── SOURCE INFORMATION ──

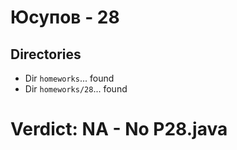 # Юсупов - 28
## Directories
- Dir `homeworks`... found
- Dir `homeworks/28`... found
# Verdict: **NA** - No P28.java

───

**YOUR TASK**
Extract every line of the records that contains the string "found". Matches must have the same letter case.

**SOLVED PROBLEM**
- Dir `homeworks`... found
- Dir `homeworks/28`... found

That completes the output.